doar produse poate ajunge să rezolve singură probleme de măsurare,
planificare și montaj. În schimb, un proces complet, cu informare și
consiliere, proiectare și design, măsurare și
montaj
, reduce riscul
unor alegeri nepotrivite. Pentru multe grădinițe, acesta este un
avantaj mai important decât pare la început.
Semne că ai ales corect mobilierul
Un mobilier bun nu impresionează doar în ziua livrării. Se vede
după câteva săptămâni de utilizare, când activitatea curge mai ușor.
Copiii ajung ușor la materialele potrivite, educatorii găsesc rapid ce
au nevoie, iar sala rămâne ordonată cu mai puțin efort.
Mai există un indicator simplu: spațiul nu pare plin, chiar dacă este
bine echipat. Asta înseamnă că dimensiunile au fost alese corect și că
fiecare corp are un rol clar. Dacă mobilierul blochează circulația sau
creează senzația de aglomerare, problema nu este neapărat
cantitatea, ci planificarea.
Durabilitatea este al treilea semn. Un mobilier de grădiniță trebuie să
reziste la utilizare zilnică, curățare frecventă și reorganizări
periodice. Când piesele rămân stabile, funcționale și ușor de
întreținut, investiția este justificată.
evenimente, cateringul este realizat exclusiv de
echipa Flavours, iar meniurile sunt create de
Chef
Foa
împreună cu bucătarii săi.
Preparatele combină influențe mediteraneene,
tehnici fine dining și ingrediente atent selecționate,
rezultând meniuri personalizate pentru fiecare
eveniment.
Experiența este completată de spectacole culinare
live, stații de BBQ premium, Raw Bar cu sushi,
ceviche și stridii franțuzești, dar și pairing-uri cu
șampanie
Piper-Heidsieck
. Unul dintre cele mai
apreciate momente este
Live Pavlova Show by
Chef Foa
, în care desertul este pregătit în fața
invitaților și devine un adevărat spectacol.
^^^^^^^^
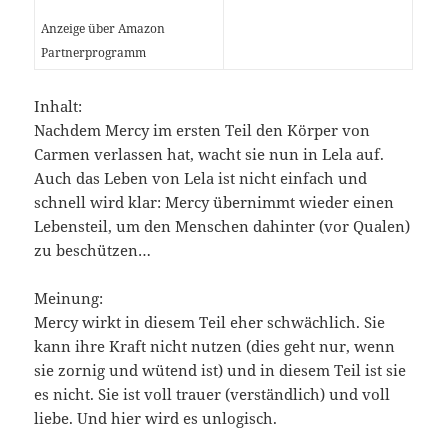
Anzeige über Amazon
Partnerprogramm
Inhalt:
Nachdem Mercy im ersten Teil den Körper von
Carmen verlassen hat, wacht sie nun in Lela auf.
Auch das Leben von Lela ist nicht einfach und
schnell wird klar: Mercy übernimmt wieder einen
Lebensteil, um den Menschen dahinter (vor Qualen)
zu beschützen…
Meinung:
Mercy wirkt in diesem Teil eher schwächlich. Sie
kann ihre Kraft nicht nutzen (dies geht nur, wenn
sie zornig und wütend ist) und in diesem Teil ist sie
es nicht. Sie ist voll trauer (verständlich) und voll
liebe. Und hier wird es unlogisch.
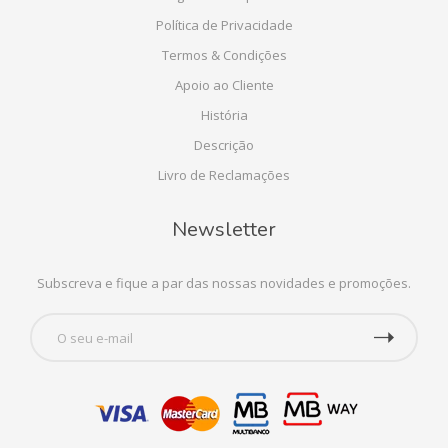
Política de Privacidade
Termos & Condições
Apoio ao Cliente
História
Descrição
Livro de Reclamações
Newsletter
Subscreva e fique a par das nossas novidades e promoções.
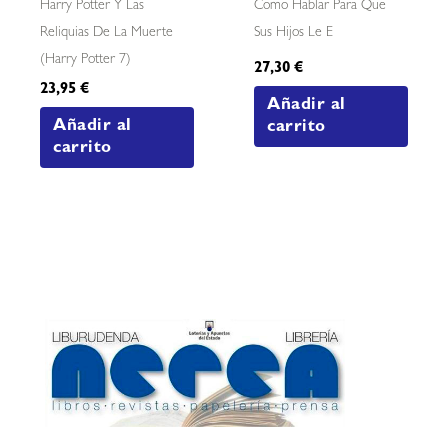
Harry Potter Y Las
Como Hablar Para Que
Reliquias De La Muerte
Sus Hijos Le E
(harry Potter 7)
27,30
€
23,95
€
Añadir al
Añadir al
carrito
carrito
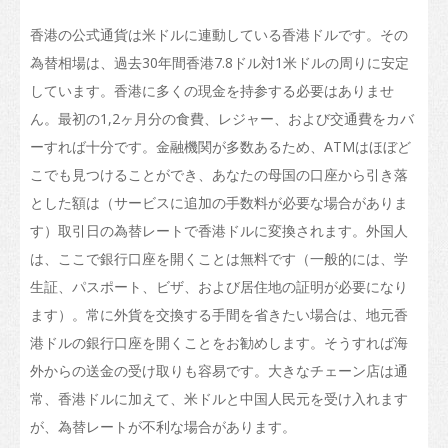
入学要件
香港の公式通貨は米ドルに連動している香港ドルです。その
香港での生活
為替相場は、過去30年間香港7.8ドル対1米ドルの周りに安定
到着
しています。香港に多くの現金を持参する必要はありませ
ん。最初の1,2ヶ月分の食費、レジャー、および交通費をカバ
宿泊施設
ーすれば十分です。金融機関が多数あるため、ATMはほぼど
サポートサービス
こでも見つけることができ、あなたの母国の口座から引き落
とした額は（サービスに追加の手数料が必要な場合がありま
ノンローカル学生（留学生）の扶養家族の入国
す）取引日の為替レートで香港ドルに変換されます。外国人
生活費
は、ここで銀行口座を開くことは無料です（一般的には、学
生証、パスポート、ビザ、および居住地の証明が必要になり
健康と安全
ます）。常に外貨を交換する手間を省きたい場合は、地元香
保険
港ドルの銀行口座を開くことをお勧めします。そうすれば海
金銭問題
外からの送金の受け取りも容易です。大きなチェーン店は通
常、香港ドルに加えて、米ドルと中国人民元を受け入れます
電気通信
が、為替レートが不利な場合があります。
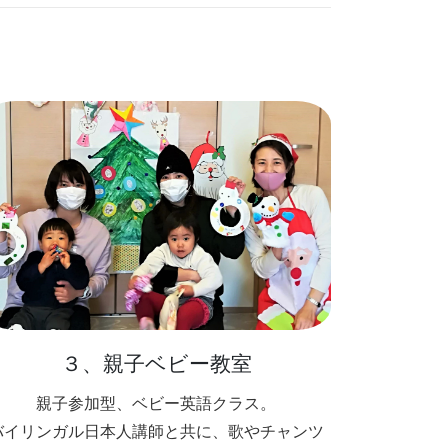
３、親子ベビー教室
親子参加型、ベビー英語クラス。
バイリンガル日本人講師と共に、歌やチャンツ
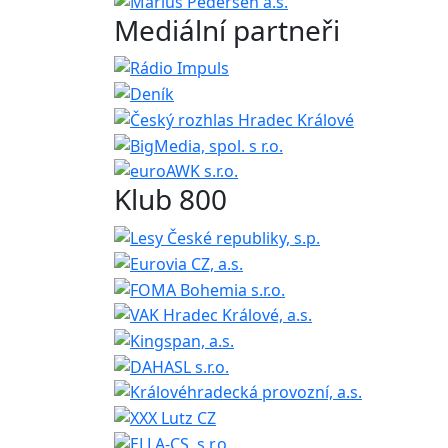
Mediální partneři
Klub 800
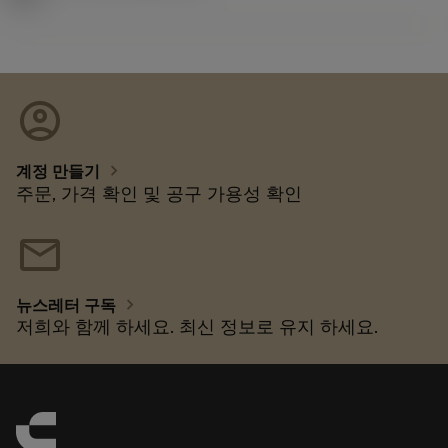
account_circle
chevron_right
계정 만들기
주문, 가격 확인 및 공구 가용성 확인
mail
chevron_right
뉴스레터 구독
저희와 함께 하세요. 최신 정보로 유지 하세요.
^^^^^^^^
# Exercise directions
In the listing above, find the line containing "kann ihre Kraft" and the line containing "ノンローカル学生（留学生）の扶養家族の入国"; print those lines and every line between them exactly, leaving out pictures.

# Finished task
kann ihre Kraft nicht nutzen (dies geht nur, wenn
sie zornig und wütend ist) und in diesem Teil ist sie
es nicht. Sie ist voll trauer (verständlich) und voll
liebe. Und hier wird es unlogisch.
Política de Privacidade
Termos & Condições
Apoio ao Cliente
História
Descrição
Livro de Reclamações
Newsletter
Subscreva e fique a par das nossas novidades e promoções.
Harry Potter Y Las
Como Hablar Para Que
Reliquias De La Muerte
Sus Hijos Le E
(harry Potter 7)
27,30
€
23,95
€
Añadir al
Añadir al
carrito
carrito
入学要件
香港の公式通貨は米ドルに連動している香港ドルです。その
香港での生活
為替相場は、過去30年間香港7.8ドル対1米ドルの周りに安定
到着
しています。香港に多くの現金を持参する必要はありませ
ん。最初の1,2ヶ月分の食費、レジャー、および交通費をカバ
宿泊施設
ーすれば十分です。金融機関が多数あるため、ATMはほぼど
サポートサービス
こでも見つけることができ、あなたの母国の口座から引き落
とした額は（サービスに追加の手数料が必要な場合がありま
ノンローカル学生（留学生）の扶養家族の入国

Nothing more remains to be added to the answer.